Lo svolgimento di una storia d'amore è tedioso per tutti coloro che non vi hanno parte e io lascio questi argomenti ai poveri scrittori di romanzi new epic, new romantic e alle signorine palazzinare per cui essi li scrivono. Non è mia intenzione seguire qui passo passo gli incidenti del mio corteggiamento o narrare tutte le difficoltà che dovetti affrontare e il mio trionfale modo di superarle. Se un uomo ha abilità e perseveranza sufficienti, può convertire l'indifferenza e l'avversione in amore. Mi basterà dunque dire che, poco dopo il mio arrivo nel capoluogo, avevo trovato il modo per farmi ricevere in casa della contessa, e le sue amiche, le serve e tutti coloro che attraversavano ogni giorno via del Proconsolo parlavano continuamente in mio favore, magnificando la mia reputazione e lodando il mio stile, il mio successo e la mia popolarità nel mondo.
Un giorno mi recai da Clelia a prendere il caffè, verso le quattordici, e rimasi meravigliato dell'assenza delle sue amiche, di Pardo e del piccolo bisconte; un silenzio irreale regnava su quel maestoso appartamento dai soffitti altissimi. Lei mi fece accomodare e, senza proferire parola, mi porse la tazzina. E sorrise.

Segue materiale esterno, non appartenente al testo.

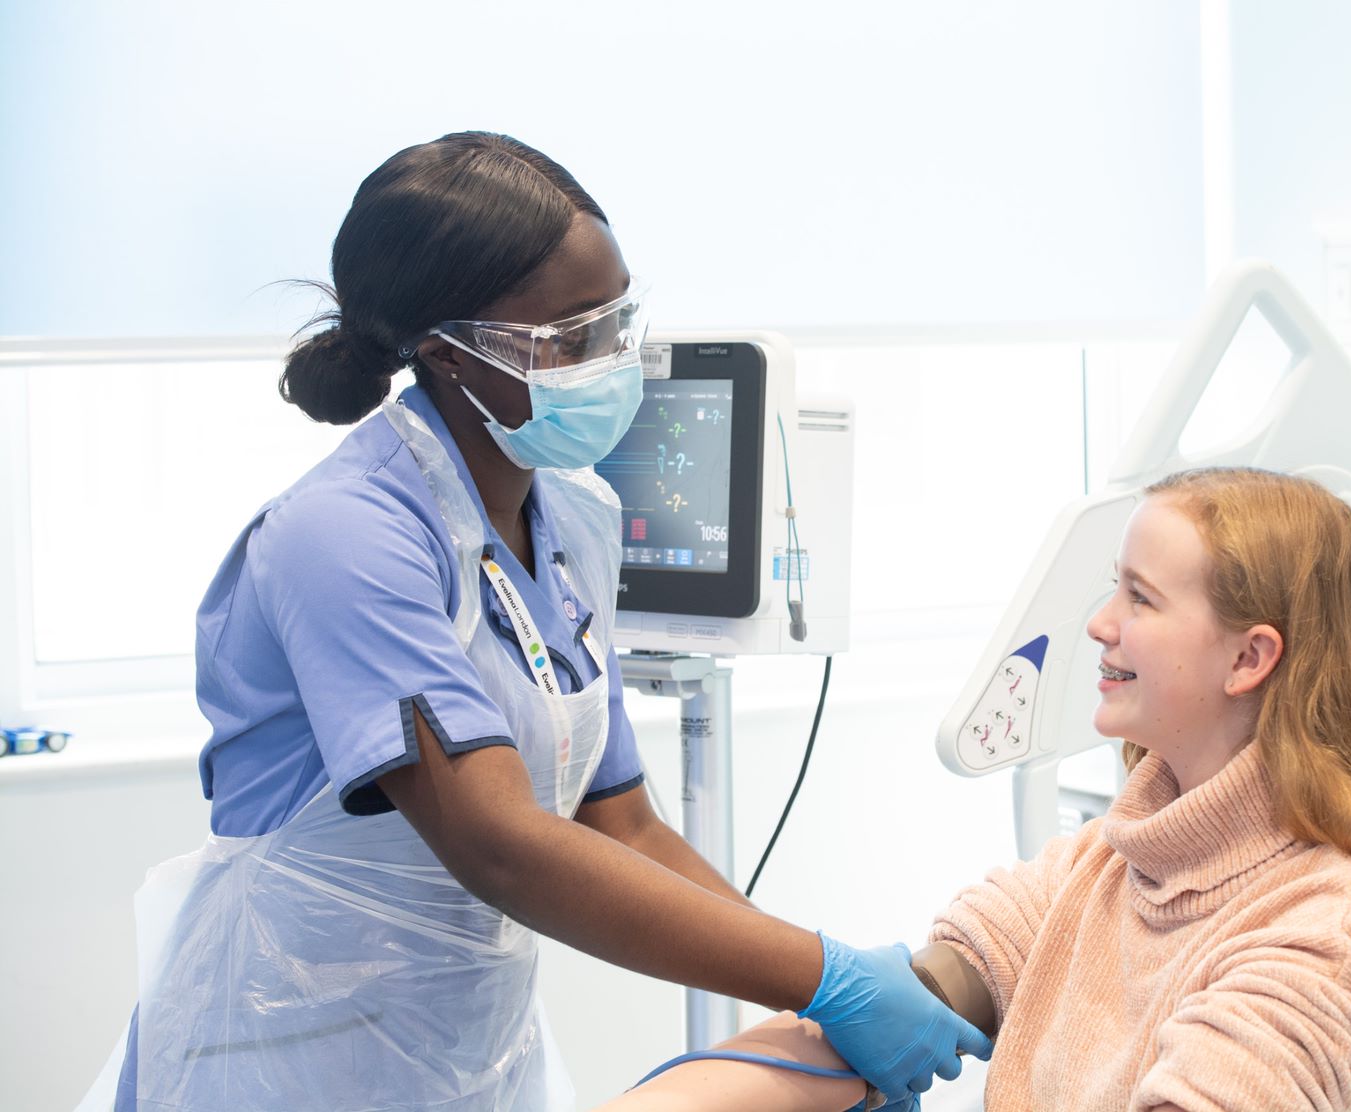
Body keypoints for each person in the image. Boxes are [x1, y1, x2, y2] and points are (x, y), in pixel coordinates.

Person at [91, 131, 988, 1112]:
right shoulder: (344, 536)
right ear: (446, 356)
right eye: (570, 341)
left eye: (619, 320)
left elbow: (627, 827)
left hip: (461, 1048)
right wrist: (824, 975)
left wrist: (817, 1002)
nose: (612, 359)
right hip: (280, 1051)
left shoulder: (576, 516)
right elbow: (502, 842)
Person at [594, 467, 1351, 1112]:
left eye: (1140, 597)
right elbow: (897, 1008)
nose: (1099, 624)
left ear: (1249, 657)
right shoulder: (1110, 863)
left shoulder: (1325, 931)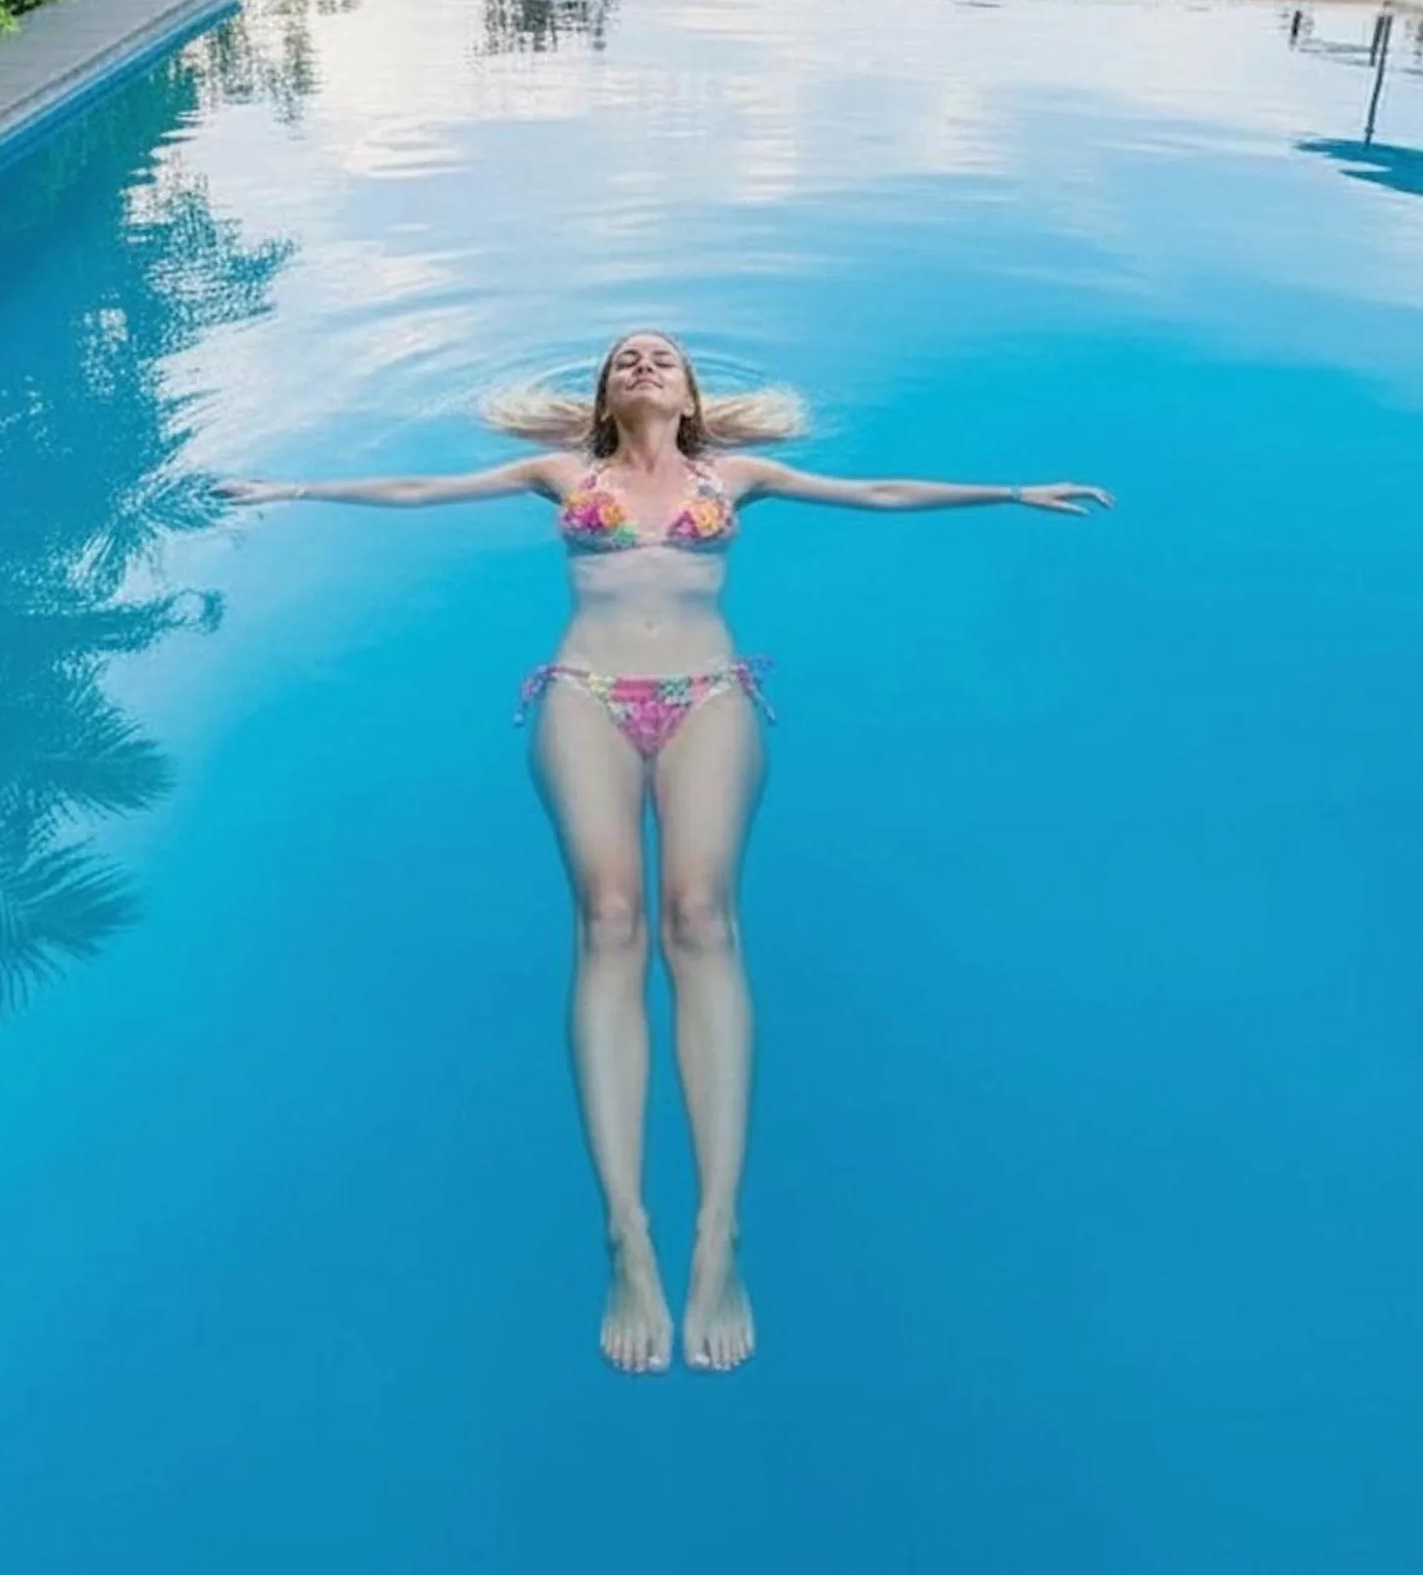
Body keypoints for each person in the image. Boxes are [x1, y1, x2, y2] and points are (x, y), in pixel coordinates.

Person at [217, 331, 1111, 1376]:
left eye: (663, 357)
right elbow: (421, 487)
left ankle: (716, 1229)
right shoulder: (564, 474)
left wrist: (1006, 492)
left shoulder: (738, 475)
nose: (643, 363)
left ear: (691, 393)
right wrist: (295, 487)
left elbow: (876, 491)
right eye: (625, 358)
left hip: (709, 698)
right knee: (608, 921)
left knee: (700, 920)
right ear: (604, 393)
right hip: (586, 696)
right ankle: (626, 1229)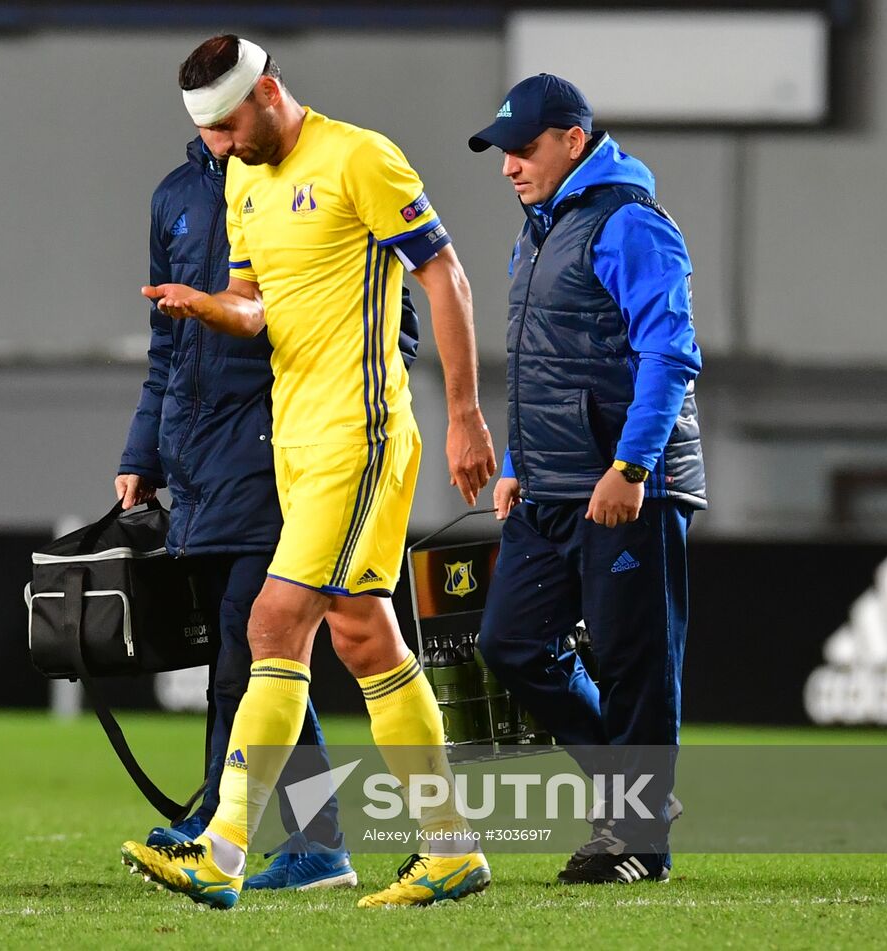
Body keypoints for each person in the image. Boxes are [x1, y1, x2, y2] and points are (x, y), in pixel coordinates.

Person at [118, 35, 495, 910]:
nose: (218, 145)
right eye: (203, 132)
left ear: (268, 93)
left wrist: (466, 414)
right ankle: (450, 847)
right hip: (296, 442)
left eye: (226, 123)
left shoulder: (360, 156)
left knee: (273, 620)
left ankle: (224, 848)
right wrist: (211, 306)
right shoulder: (244, 179)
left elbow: (444, 275)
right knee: (364, 635)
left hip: (359, 435)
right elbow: (255, 306)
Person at [115, 132, 424, 891]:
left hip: (283, 448)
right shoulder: (176, 197)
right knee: (261, 643)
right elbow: (170, 347)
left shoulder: (315, 183)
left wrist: (312, 397)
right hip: (201, 458)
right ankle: (305, 837)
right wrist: (143, 452)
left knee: (255, 636)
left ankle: (231, 832)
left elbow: (396, 328)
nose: (223, 135)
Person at [467, 74, 705, 885]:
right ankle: (635, 793)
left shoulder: (631, 224)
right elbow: (541, 366)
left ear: (574, 141)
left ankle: (639, 842)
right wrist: (514, 465)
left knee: (635, 663)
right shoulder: (540, 231)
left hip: (627, 487)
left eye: (523, 149)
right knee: (510, 642)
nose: (508, 167)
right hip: (550, 487)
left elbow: (670, 355)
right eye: (503, 153)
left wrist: (631, 466)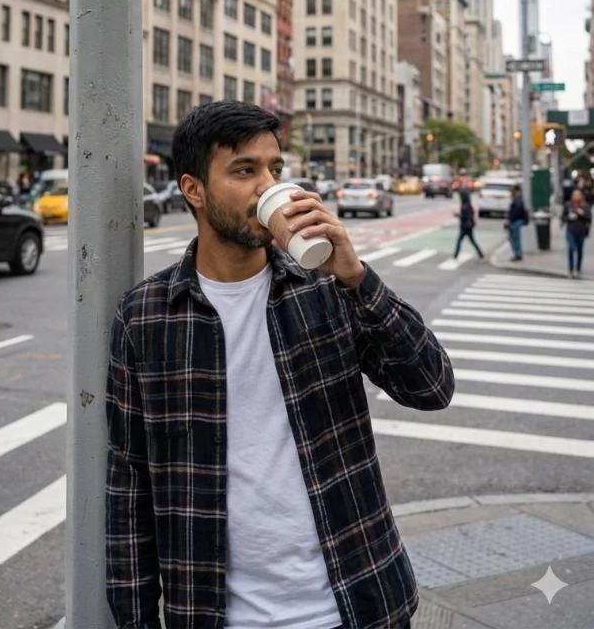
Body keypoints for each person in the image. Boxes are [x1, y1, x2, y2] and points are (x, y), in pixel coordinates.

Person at [106, 101, 455, 629]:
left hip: (356, 602)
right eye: (245, 171)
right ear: (194, 189)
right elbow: (131, 485)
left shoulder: (329, 287)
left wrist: (357, 277)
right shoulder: (147, 316)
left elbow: (432, 386)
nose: (268, 186)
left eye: (275, 170)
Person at [562, 188, 592, 278]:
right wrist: (568, 217)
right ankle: (570, 269)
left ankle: (578, 269)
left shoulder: (585, 206)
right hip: (570, 230)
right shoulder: (568, 205)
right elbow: (563, 217)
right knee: (571, 248)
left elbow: (589, 218)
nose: (576, 197)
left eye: (578, 195)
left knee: (579, 250)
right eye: (574, 195)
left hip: (581, 231)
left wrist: (582, 213)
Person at [453, 189, 484, 261]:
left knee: (460, 241)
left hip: (465, 226)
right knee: (471, 241)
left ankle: (455, 256)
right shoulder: (467, 205)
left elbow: (466, 216)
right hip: (468, 226)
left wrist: (458, 215)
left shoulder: (466, 206)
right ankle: (481, 255)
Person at [507, 184, 529, 262]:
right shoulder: (517, 198)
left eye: (512, 190)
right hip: (516, 220)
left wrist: (511, 220)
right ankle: (517, 254)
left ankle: (518, 254)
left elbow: (517, 211)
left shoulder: (518, 199)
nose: (510, 191)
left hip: (517, 221)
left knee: (515, 238)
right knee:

Fu allora che capii che sarebbe stata la donna della mia vita.
Così, a un anno di distanza dal nostro primo incontro, io ebbi l'onore di condurre all'altare Clelia, contessa di Monteverde, vedova del defunto molto onorevole Sor Filippo Teobaldo di Monteverde. La cerimonia fu celebrata nella chiesa di Santa Maria de'Servi, a Siena, dal reverendo Luis Pardo, cappellano della contessa. Furono dati un rinfresco pantagruelico e una serata a base di musica e gioco in un'antica colonica di Ville di Corsano e la mattina dopo, alla mia levée, ebbi da incontrare un duca, quattro conti, tre ufficiali e una folla dei personaggi più distinti del Granducato e, più in generale, d'Italia. Remigio, un comico all'epoca molto famoso, compose una satira sul matrimonio (pubblicata, la settimana seguente, da <<Vanity Fair>>) e Fonzie non risparmiò arguzie a <<Chi>>. Quanto al giovane bisconte, era ormai un ragazzino e quando fu invitato dalla contessa ad abbracciare il suo papà, mi scosse il pugno davanti al viso e disse: <<Lui mio padre? Chiamerei piuttosto papà uno dei nostri domestici!>>. Ma io potevo permettermi di ridere dell'ira del ragazzo (ed è ciò che feci) e di tutti i begli spiriti dei nostri illustri invitati. Mandai uno scintillante resoconto delle nostre nozze a mia madre (ella, purtroppo, si era ammalata ed era stata costretta a letto) e al cugino Luca; quindi, essendo giunto all'apice della prosperità e avendo raggiunto, a trent'anni, una delle più alte posizioni sociali che un uomo possa occupare in Italia, decisi di godermela da uomo di alto rango per tutto il resto della mia vita.
Un paio di giorni dopo la cerimonia, io e la mia signora ci recammo a visitare le nostre proprietà fuori dal Granducato; lasciammo Siena in un Jeep “Grand Cherokee” nuovo di zecca e due auto di scorta, sulle quali avevo fatto apporre il simbolo della mia nobile famiglia. Prima di lasciare Siena, tuttavia, mi procurai da il Cavaliere il grazioso permesso di aggiungere il nome della mia gentile signora al mio e assunsi quindi il nome e il titolo di Sbelluccio Bellini di Monteverde.